Fast hydrological model calibration based on the heterogeneous parallel computing accelerated shuffled complex evolution method

• Published in: Engineering optimization Vol. 50; no. 1; pp. 106 - 119
• Main Authors: Kan, Guangyuan, He, Xiaoyan, Ding, Liuqian, Li, Jiren, Hong, Yang, Zuo, Depeng, Ren, Minglei, Lei, Tianjie, Liang, Ke
• Format: Journal Article
• Language: English
• Published: Abingdon Taylor & Francis 02.01.2018; Taylor & Francis Ltd
• Subjects: Atmospheric pressure; Calibration; Computing time; CUDA; Evolution; heterogeneous parallel computing; Hydrologic models; Hydrology; Hydrometeorology; Model calibration; OpenMP; Rainfall; Rainfall-runoff relationships; Sensitivity analysis; Simulation; Xinanjiang model
• ISSN: 0305-215X; 1029-0273
• DOI: 10.1080/0305215X.2017.1303053

Hydrological model calibration has been a hot issue for decades. The shuffled complex evolution method developed at the University of Arizona (SCE-UA) has been proved to be an effective and robust optimization approach.

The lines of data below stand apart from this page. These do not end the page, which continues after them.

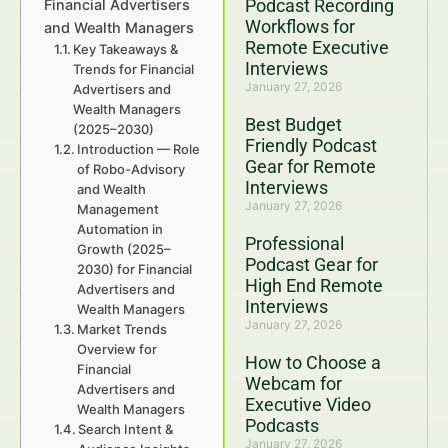
Podcast Recording
Financial Advertisers
Workflows for
and Wealth Managers
Remote Executive
Key Takeaways &
Interviews
Trends for Financial
January 27, 2026
Advertisers and
Wealth Managers
Best Budget
(2025–2030)
Friendly Podcast
Introduction — Role
Gear for Remote
of Robo-Advisory
Interviews
and Wealth
January 27, 2026
Management
Automation in
Professional
Growth (2025–
Podcast Gear for
2030) for Financial
High End Remote
Advertisers and
Interviews
Wealth Managers
January 27, 2026
Market Trends
Overview for
How to Choose a
Financial
Webcam for
Advertisers and
Executive Video
Wealth Managers
Podcasts
Search Intent &
January 27, 2026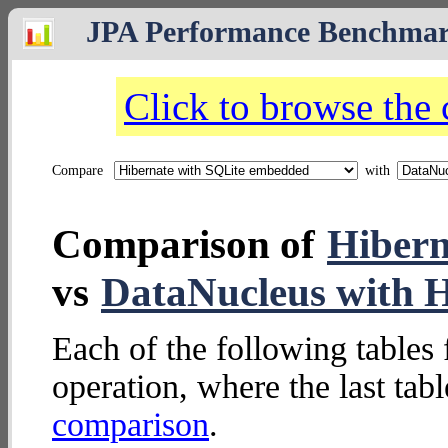
JPA Performance Benchma
Click to browse the
Compare
with
Comparison of
Hibern
vs
DataNucleus with 
Each of the following tables 
operation, where the last tab
comparison
.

However, its computational efficiency deteriorates significantly when the amount of hydrometeorological data increases. In recent years, the rise of heterogeneous parallel computing has brought hope for the acceleration of hydrological model calibration. This study proposed a parallel SCE-UA method and applied it to the calibration of a watershed rainfall-runoff model, the Xinanjiang model. The parallel method was implemented on heterogeneous computing systems using OpenMP and CUDA. Performance testing and sensitivity analysis were carried out to verify its correctness and efficiency. Comparison results indicated that heterogeneous parallel computing-accelerated SCE-UA converged much more quickly than the original serial version and possessed satisfactory accuracy and stability for the task of fast hydrological model calibration.